I wish to draw your attention to the fact that Asia Pulse Pty Ltd reserves all rights including copyright in relation to services provided by it and that retransmission, dissemination or publication, whether in print, electronic or other means, is expressly forbidden without written authorisation from Asia Pulse Pty Ltd.
I am unable to find any record of any redistribution licence between Asia Pulse & your website or with anyone under the name of Alfred Donovan. Please let me know how you are accessing our material & of any agreements or authorisation that you have received to use Asia Pulse content.
RESPONSE EMAIL FROM ALFRED DONOVAN DATED 27 FEBRUARY 2006
Dear Ms Buckingham
I acknowledge receipt of your email dated 27 February. The articles have been obtained from the Internet. Our use of them is limited to articles mentioning Shell. They have been appearing for some time (since 2004) on my original website www.shellnews.net
My websites display a “Fair Use Notice” in regard to copyrighted material. I would draw your attention to the legal notice which states: “THERE ARE NO SUBSCRIPTION FEES OR ANY OTHER CHARGES: This is a non-commercial, non-profit website with no advertising.”

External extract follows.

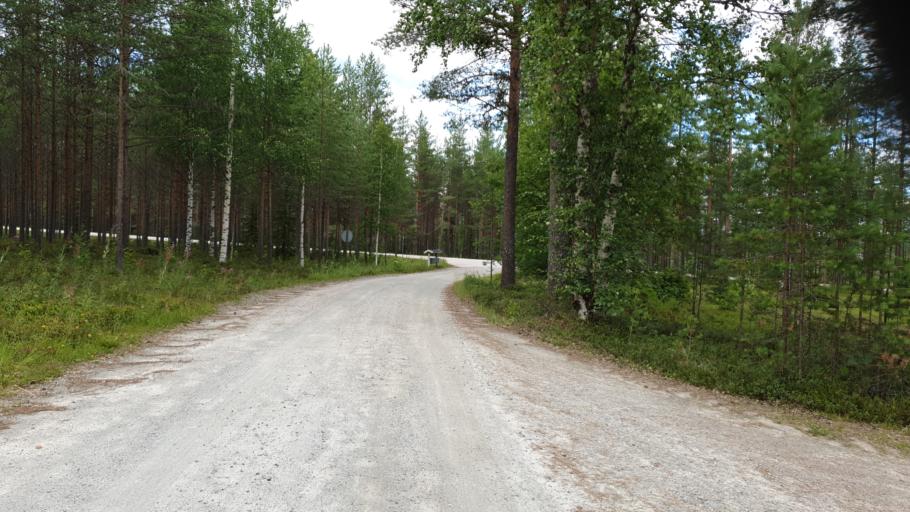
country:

In this connection an illustrious three person panel of the World Intellectual Property Organisation reached a unanimous verdict in my favour in respect of the domain name royaldutchshellplc.com and the other Shell related domain names which were the subject of proceedings brought by Royal Dutch Shell. The panel consisted of (1) Mr Michael Cover, a British solicitor who specialises in Intellectual Property law; passing off, copyright etc; (2) Ms Diane Cabell, an eminent American lawyer, currently Corporate Counsel of Creative Commons and previously a senior lawyer at The Berkman Center for Internet & Society at Havard Law School. Daniel J Gervais is a Canadian Professor of Technology Law. Professor Gervais held senior legal positions at the WIPO in Geneva for several years and is the author of a host of major publications relating to the Internet and associated law. He acted as the presiding panellist in the WIPO Shell case.
Having read my submission, the panel accepted “there is no evidence that Respondent’s actions are for “commercial gain”.
In other words, the expert panel decision in August 2005 accepted the fact that my website is operated entirely on a non-profit making.
Hence the “Fair Use Notice” has been validated by the WIPO panel decision.